Named joint coordinates:
══════════════════════════════

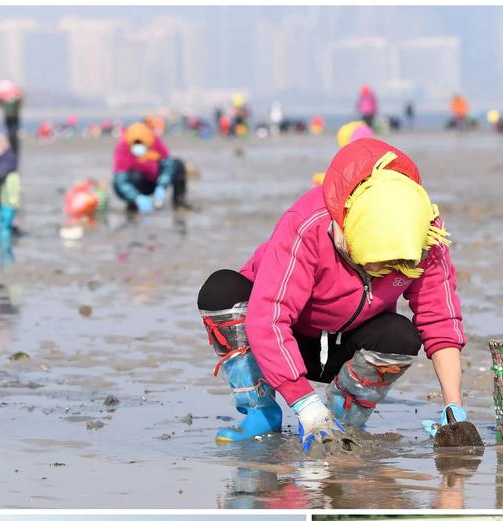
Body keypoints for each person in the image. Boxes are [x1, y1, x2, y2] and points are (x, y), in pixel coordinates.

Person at [197, 138, 475, 448]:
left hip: (349, 348)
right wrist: (306, 406)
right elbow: (268, 319)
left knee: (400, 336)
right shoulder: (310, 223)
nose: (380, 272)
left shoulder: (424, 232)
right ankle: (261, 412)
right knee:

══════════════════════════════

Your task: Make an exact copy of the records above. Keep out every picture.

Solution to the exercise:
Body keypoints for each person in the image. Boxes are [x1, y1, x2, y2] and points are (x, y), in pixel coordinates.

Person at [197, 138, 475, 448]:
left hip: (349, 348)
right wrist: (306, 406)
right elbow: (268, 319)
left knee: (400, 336)
right shoulder: (310, 223)
nose: (380, 272)
left shoulder: (424, 232)
right ankle: (261, 412)
right knee:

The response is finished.